Variational characterizations of the total scalar curvature and eigenvalues of the Laplacian (Q1951198)

Let \((M,g)\) be a compact Riemannian manifold of dimension \(n\) without boundary. If \(h\) is a symmetric \(2\)-tensor, the variation of the scalar curvature is given by \(s_g^\prime(h)=-\Delta_t\text{Tr}(h)+\text{div}_g(\text{div}_g(h))-g(\text{Ric}_g,h)\). The \(L^2\) adjoint \(s_g^{\prime*}\) is given by \(= S_g^{\prime*}(f)=\text{Hess}(f)-(\Delta_gf)g-f\text{Ric}_g\). The authors consider the fourth-order elliptic differential operator \(A=s_g^\prime s_g^{\prime*}\) acting on \(C^\infty M\). Let \(\kappa:=\dim\{ker(s_g^{\prime*})\}\) and let \(\nu:=\inf\{\int_M\phi A\phi dx_g/\int_M\phi^2 dx_g\}\).
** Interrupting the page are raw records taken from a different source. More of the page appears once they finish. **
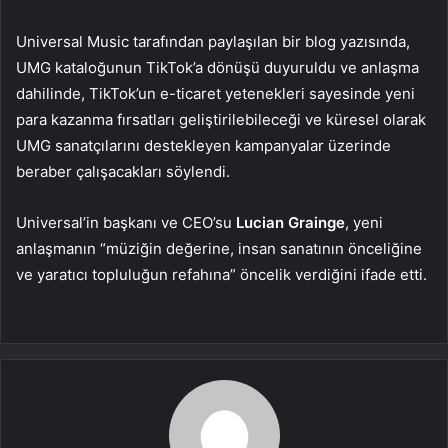
Universal Music tarafından paylaşılan bir blog yazısında,
UMG kataloğunun TikTok’a dönüşü duyuruldu ve anlaşma
dahilinde, TikTok’un e-ticaret yetenekleri sayesinde yeni
para kazanma fırsatları geliştirilebileceği ve küresel olarak
UMG sanatçılarını destekleyen kampanyalar üzerinde
beraber çalışacakları söylendi.
Universal’in başkanı ve CEO’su
Lucian Grainge
, yeni
anlaşmanın “müziğin değerine, insan sanatının önceliğine
ve yaratıcı topluluğun refahına” öncelik verdiğini ifade etti.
The authors show that \(\nu\) vanishes if and only if \(\kappa\neq0\). They show that if the first eigenvalue of the Laplace operator is large compared to its scalar curvature, then \(\nu>0\) and \(\kappa=0\). A lower bound for \(\nu\) is computed in this setting.